━━ EXERCISE MATERIALS ━━

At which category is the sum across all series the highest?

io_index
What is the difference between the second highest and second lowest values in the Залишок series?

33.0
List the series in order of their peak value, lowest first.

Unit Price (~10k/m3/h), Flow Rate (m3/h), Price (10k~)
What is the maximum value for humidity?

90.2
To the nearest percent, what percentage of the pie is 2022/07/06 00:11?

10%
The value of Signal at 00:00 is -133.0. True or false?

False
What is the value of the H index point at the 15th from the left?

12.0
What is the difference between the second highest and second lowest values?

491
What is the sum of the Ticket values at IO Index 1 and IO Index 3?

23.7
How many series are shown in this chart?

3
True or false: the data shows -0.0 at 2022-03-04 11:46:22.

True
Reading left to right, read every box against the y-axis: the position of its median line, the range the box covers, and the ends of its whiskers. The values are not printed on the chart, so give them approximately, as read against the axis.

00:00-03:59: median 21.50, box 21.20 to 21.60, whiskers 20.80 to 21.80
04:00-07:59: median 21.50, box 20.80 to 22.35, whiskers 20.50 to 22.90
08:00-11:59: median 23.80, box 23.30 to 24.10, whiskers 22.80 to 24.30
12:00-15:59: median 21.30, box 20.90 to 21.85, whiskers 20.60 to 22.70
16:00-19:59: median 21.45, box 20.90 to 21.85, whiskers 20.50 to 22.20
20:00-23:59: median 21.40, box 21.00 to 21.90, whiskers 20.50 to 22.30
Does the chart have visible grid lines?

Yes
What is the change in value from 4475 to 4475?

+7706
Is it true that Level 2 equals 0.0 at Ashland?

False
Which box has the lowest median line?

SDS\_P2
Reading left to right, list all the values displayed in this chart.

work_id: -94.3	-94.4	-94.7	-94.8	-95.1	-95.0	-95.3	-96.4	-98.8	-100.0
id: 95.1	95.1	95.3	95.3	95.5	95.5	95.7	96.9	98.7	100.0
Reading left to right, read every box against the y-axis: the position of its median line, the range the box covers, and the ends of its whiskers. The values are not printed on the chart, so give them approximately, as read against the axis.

━━━

> WHAT YOU NEED TO DO: Render the rows above as a JSON list of strings, one string per line with blank lines left out, starting from the first row and going on through the line containing "What is the maximum value for humidity?".

> EXERCISE SOLUTION:
[
  "At which category is the sum across all series the highest?",
  "io_index",
  "What is the difference between the second highest and second lowest values in the Залишок series?",
  "33.0",
  "List the series in order of their peak value, lowest first.",
  "Unit Price (~10k/m3/h), Flow Rate (m3/h), Price (10k~)",
  "What is the maximum value for humidity?"
]